Posted By Kovacjr on 08 Feb 2013 07:03 AM 
Jim, Non functional like the Ruby as there is no hand pump. The fuel tank is in the cab. I looks easily removed, though you loose the dome. It was planned to be removable easily I was told for a universal chassis if you wanted to change it. The safety is under the dome inside the tank. So you still have a point for affixing a new dome should the tank be removed. Standard boiler fill in the cab. Keep in mind this is also a D valve and simplified Stevenson plus it has a sight glass. All for 935.00 plus shipping. Makes it a great entry loco at under a grand. Hopefully Ill have some at York. I know I have a bunch ordered for customers. 

Thanks. I look to seeing you at York. I imagine a WeeBee pop valve would be real nice instead of the stock safety. I've got one on my SR&RL 24 and like it a lot. Jim C


----------



## Kovacjr (Jan 2, 2008)

Looks like the Emma will be available in a couple weeks. Its due in by the end of the month.


----------



## Dr. J (Feb 29, 2008)

Posted By Kovacjr on 14 Feb 2013 06:51 AM 
Looks like the Emma will be available in a couple weeks. Its due in by the end of the month. 

Thanks for the update.
Jim


----------



## thumper (Jan 31, 2009)

Jim, I can't comment on whether the side tanks can be removed, but I do have a couple minutes of video showing the Emma prototype running at the National Garden Railway Convention in Chicago this past August. I've never embeded a video before, so here goes. I also have a good photo of the underside of the loco. I'll insert that too if possible. Here's the video link. 
Emma Prototype at the NGRC in Chicago, August 2012.


----------



## FH&PB (Jan 2, 2008)

The tanks are removable by unscrewing the "filler hatch" and lifting the tank off. I hope the dome is easy to detach from the tanks - that would make it a lot easier to reuse it if one were going to make a tender loco or Forney.


----------



## mocrownsteam (Jan 7, 2008)

Vance, 

I'm planning on bashing mine into a small forney. Just wish I knew the driver diameter and spacing. I know, it's a sickness. I don't own one loco that is still "stock" and many are really "non-stock" 

Mike McCormack 
Hudson, Massachusetts


----------



## Dr. J (Feb 29, 2008)

Hi, Will
Thanks for the video link, and the still photo. There seem to be 2 real pistons under there, and a large gear for power transmission to an axle, I'm guessing? Does that mean that the pistons on the outside are dummies, and that the side rods are just decorative (i.e., driven by the crank, instead of the other way around, same as a sparkie locomotive)?
Thanks
Jim


----------



## Phippsburg Eric (Jan 10, 2008)

Jim-- 

That is Dora the little geared engine which has the inside cylinders (and no outside dummies. Marc Horwitz's prototype does have outside cylinders) 

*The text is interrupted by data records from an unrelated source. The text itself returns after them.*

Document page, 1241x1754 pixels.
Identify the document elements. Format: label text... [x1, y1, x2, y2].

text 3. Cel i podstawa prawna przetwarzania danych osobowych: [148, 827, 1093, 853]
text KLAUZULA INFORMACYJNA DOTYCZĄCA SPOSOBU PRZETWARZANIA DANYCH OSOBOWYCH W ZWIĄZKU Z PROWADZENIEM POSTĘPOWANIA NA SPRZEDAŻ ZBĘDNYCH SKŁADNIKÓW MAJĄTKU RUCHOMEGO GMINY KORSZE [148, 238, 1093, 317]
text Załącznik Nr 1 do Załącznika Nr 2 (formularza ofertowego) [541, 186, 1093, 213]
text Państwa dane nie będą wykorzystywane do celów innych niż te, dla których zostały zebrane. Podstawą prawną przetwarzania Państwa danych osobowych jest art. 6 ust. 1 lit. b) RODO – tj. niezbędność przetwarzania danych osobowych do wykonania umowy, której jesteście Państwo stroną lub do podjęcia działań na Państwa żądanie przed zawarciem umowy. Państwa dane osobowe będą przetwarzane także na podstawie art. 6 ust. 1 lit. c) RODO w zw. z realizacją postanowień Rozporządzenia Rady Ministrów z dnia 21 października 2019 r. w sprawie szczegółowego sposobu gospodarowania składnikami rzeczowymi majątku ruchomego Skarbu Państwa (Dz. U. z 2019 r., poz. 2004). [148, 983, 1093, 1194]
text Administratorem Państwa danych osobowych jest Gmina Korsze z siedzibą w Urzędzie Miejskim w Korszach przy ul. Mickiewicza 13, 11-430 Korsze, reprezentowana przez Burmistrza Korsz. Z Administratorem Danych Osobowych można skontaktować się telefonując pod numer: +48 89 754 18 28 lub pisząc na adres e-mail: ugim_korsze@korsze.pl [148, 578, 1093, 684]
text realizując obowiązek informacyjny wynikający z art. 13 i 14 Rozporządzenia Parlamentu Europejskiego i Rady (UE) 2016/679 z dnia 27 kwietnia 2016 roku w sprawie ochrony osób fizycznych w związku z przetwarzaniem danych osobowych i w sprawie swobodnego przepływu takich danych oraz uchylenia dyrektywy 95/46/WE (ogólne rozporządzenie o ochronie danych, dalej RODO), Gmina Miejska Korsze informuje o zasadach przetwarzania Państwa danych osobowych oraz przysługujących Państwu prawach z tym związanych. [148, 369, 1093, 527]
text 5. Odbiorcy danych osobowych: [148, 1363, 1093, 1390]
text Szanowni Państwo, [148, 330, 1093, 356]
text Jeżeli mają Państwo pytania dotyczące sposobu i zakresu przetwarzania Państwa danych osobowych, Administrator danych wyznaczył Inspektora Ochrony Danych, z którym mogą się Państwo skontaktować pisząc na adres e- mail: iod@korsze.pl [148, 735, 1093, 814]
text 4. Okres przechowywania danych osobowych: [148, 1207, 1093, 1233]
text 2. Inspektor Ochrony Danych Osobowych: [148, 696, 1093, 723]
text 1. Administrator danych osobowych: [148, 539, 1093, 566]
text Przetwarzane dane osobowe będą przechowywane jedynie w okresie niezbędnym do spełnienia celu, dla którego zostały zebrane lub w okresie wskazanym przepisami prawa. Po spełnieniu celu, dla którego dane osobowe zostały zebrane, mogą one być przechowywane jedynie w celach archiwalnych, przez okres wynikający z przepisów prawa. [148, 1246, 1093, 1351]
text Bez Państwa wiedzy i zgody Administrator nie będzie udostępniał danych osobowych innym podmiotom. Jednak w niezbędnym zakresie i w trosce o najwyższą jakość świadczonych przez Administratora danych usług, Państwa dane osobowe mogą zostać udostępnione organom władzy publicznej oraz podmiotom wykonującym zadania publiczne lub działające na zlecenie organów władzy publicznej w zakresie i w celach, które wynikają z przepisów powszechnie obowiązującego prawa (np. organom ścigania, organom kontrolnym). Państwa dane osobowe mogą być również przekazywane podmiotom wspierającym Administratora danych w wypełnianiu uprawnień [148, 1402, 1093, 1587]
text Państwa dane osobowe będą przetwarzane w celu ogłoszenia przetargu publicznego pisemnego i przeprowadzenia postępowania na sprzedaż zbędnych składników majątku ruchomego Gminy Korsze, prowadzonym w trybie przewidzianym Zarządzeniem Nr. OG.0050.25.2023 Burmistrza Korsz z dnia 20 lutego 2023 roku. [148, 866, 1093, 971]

Emma has working cylinders with working slide valves and a somewhat mysterious valve gear setup.


----------



## thumper (Jan 31, 2009)

Eric, you are correct. The new loco with the inside cylinders is the Dora. At the time of the NGRC in Chicago, Dora had not yet been named. 
Jim, my apologies for the confusion. The video is of the Emma though.

Regards,

Will


----------



## Dr. J (Feb 29, 2008)

OK, thanks! That makes sense!
Jim C


----------